Scan the entries below and return each line that contains "generic".

(Data to examine Opens)

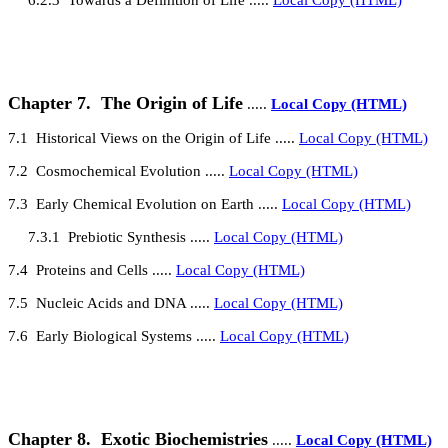
Chapter 7.
The Origin of Life
.....
Local Copy (HTML)
7.1
Historical Views on the Origin of Life
.....
Local Copy (HTML)
7.2
Cosmochemical Evolution
.....
Local Copy (HTML)
7.3
Early Chemical Evolution on Earth
.....
Local Copy (HTML)
7.3.1
Prebiotic Synthesis
.....
Local Copy (HTML)
7.4
Proteins and Cells
.....
Local Copy (HTML)
7.5
Nucleic Acids and DNA
.....
Local Copy (HTML)
7.6
Early Biological Systems
.....
Local Copy (HTML)
Chapter 8.
Exotic Biochemistries
.....
Local Copy (HTML)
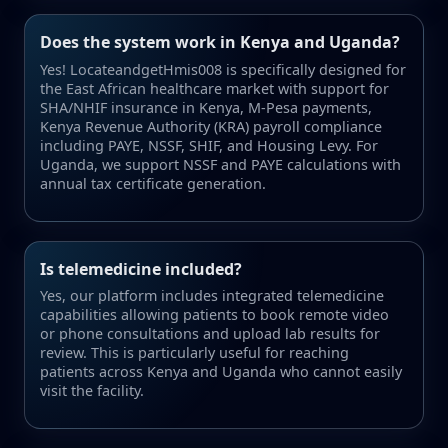
Does the system work in Kenya and Uganda?
Yes! LocateandgetHmis008 is specifically designed for
the East African healthcare market with support for
SHA/NHIF insurance in Kenya, M-Pesa payments,
Kenya Revenue Authority (KRA) payroll compliance
including PAYE, NSSF, SHIF, and Housing Levy. For
Uganda, we support NSSF and PAYE calculations with
annual tax certificate generation.
Is telemedicine included?
Yes, our platform includes integrated telemedicine
capabilities allowing patients to book remote video
or phone consultations and upload lab results for
review. This is particularly useful for reaching
patients across Kenya and Uganda who cannot easily
visit the facility.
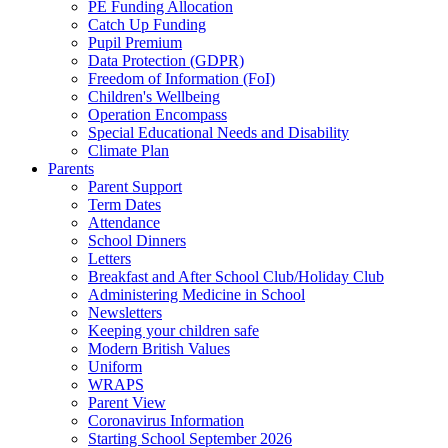
PE Funding Allocation
Catch Up Funding
Pupil Premium
Data Protection (GDPR)
Freedom of Information (FoI)
Children's Wellbeing
Operation Encompass
Special Educational Needs and Disability
Climate Plan
Parents
Parent Support
Term Dates
Attendance
School Dinners
Letters
Breakfast and After School Club/Holiday Club
Administering Medicine in School
Newsletters
Keeping your children safe
Modern British Values
Uniform
WRAPS
Parent View
Coronavirus Information
Starting School September 2026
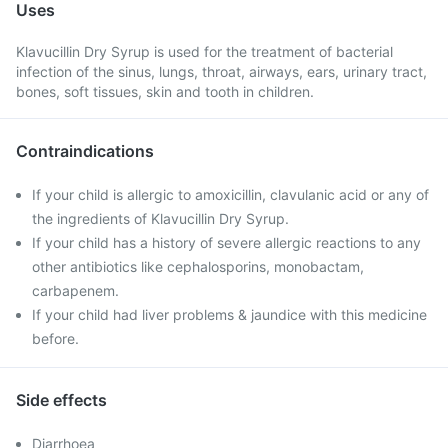
Uses
Klavucillin Dry Syrup is used for the treatment of bacterial
infection of the sinus, lungs, throat, airways, ears, urinary tract,
bones, soft tissues, skin and tooth in children.
Contraindications
If your child is allergic to amoxicillin, clavulanic acid or any of
the ingredients of Klavucillin Dry Syrup.
If your child has a history of severe allergic reactions to any
other antibiotics like cephalosporins, monobactam,
carbapenem.
If your child had liver problems & jaundice with this medicine
before.
Side effects
Diarrhoea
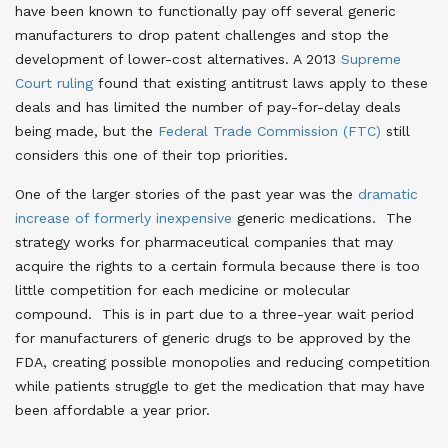
have been known to functionally pay off several generic
manufacturers to drop patent challenges and stop the
development of lower-cost alternatives. A 2013
Supreme
Court ruling
found that existing antitrust laws apply to these
deals and has limited the number of pay-for-delay deals
being made, but the
Federal Trade Commission (FTC)
still
considers this one of their top priorities.
One of the larger stories of the past year was the
dramatic
increase of formerly inexpensive
generic medications. The
strategy works for pharmaceutical companies that may
acquire the rights to a certain formula because there is too
little competition for each medicine or molecular
compound. This is in part due to a three-year wait period
for manufacturers of generic drugs to be approved by the
FDA, creating possible monopolies and reducing competition
while patients struggle to get the medication that may have
been affordable a year prior.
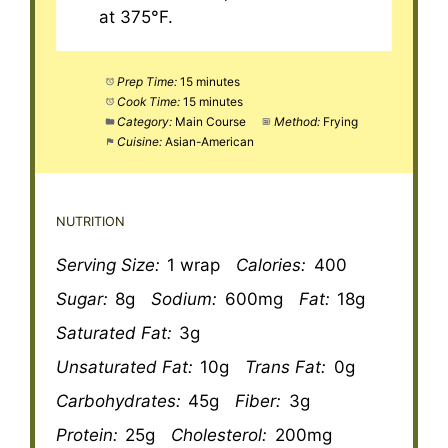
at 375°F.
Prep Time:
15 minutes
Cook Time:
15 minutes
Category:
Main Course
Method:
Frying
Cuisine:
Asian-American
NUTRITION
Serving Size:
1 wrap
Calories:
400
Sugar:
8g
Sodium:
600mg
Fat:
18g
Saturated Fat:
3g
Unsaturated Fat:
10g
Trans Fat:
0g
Carbohydrates:
45g
Fiber:
3g
Protein:
25g
Cholesterol:
200mg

(Data to examine Closes)

## Answer area
have been known to functionally pay off several generic
generic medications. The
for manufacturers of generic drugs to be approved by the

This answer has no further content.